A woman MUST feel lucky in her relationship in order to look up to and respect her man. She has to feel lucky in having attained you to satiate her hypergamy. She must believe that she has snagged a man above other men, a man that all the other girls wanted. She has to feel that she hooked a man above her station to satiate her feminine need to challenge other women in the Olympics of Inter-sexual competition.

She has to believe she’s lucky to have eeked the GOLD MEDAL in those Olympics from all the other ‘adversaries’.

I’ll say it again. The only person who should ever consider themselves ‘lucky’ to be with someone in a relationship should be the female. It can’t work the other way around. It would be folly and destined for disaster.

You as a guy can feel happy and great about your choice of companion or love interest. You can feel proud and secure in the fact that you did all that was necessary to instill in a woman you desired, a sexy, smart, adorable, bang-able, high SMV cutie the feeling of wanting to claim you for herself. And if she’s exceptionally beautiful, bangable, and makes you the king of your castle, looks up to you and respects you.. and you’re ugly as fuck… well shit. You got some seriously tight game son.
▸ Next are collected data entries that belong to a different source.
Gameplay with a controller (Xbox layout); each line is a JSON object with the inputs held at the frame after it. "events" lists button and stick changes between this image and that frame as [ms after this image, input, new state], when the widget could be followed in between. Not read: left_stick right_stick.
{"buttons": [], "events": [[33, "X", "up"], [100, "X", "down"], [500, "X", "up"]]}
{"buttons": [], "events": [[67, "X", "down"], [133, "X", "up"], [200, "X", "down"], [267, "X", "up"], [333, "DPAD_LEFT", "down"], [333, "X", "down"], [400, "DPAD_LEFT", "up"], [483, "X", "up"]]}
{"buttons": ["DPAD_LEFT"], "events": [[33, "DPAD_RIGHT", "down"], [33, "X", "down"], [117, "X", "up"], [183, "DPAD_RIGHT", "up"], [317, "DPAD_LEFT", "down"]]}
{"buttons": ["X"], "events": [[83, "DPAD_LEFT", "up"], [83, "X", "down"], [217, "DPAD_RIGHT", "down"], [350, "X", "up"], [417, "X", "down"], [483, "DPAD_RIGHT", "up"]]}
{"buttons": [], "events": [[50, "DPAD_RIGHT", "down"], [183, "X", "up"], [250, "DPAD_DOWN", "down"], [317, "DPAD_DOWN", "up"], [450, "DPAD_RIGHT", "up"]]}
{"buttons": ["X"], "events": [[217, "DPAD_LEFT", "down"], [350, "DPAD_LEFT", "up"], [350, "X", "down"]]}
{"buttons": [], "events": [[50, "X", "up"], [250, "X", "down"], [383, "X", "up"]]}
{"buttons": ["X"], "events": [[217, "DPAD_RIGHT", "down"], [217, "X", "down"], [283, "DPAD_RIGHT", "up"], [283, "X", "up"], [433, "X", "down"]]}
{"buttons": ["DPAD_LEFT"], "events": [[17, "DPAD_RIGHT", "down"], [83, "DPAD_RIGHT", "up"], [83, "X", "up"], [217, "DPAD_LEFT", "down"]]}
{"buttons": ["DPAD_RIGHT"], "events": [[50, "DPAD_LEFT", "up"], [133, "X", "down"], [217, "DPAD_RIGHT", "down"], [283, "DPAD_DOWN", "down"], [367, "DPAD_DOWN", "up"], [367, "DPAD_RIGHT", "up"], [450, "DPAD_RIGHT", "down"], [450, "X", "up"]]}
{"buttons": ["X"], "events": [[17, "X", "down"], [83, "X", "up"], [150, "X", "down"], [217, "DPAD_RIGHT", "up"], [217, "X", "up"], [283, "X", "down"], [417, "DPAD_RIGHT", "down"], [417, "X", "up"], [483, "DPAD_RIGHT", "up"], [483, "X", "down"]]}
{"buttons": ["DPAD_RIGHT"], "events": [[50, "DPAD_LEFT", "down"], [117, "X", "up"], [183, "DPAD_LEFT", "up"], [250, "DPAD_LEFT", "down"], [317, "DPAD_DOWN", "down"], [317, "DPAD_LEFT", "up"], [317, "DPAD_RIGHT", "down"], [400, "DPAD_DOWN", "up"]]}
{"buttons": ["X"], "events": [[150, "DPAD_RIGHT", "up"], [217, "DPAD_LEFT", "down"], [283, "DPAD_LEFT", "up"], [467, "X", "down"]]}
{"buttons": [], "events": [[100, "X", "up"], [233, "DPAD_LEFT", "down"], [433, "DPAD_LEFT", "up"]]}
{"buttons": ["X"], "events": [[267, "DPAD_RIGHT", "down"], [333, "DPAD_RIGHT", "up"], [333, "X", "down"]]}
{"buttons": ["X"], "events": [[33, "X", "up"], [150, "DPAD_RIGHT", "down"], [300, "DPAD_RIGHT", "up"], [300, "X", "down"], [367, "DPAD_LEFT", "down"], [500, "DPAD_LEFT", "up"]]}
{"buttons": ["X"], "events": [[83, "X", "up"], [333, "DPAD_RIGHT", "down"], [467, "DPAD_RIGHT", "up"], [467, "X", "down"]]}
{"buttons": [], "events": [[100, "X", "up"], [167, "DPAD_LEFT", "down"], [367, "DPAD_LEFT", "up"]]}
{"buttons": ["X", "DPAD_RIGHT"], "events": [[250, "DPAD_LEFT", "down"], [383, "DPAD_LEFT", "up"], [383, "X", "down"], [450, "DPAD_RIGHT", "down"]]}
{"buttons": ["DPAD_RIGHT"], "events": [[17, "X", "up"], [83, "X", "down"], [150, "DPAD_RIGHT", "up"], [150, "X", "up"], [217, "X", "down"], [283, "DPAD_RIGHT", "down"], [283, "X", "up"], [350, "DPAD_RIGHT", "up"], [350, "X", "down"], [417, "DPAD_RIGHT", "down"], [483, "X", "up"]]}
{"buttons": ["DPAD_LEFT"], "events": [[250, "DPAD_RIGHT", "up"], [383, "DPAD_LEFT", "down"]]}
You might even admit to yourself that you landed yourself someone way outside your pay grade that you normally wouldn’t have. You might almost say you punched well above your weight and got lucky.. except you didn’t.. because you’re not… you EARNED IT.

YOU, as a guy should NEVER feel lucky to be with the woman you are with.  The second you enter the “I’m so lucky!” zone a countdown begins. A countdown to disintigration.

Whether it be 20 years, 20 months, 20 weeks, 20 days, 20 hours, 20 fucking minutes or heaven help you…

20 seconds!

Jamaican bride dumps new husband 20 MINUTES after arriving in the UK… and guess who paid for her £5k visa

‘Of course I was pinching myself over how lucky I’d been to end up with such a beautiful young woman. But the relationship was getting better over time so I wasn’t suspecting any kind of sting operation.’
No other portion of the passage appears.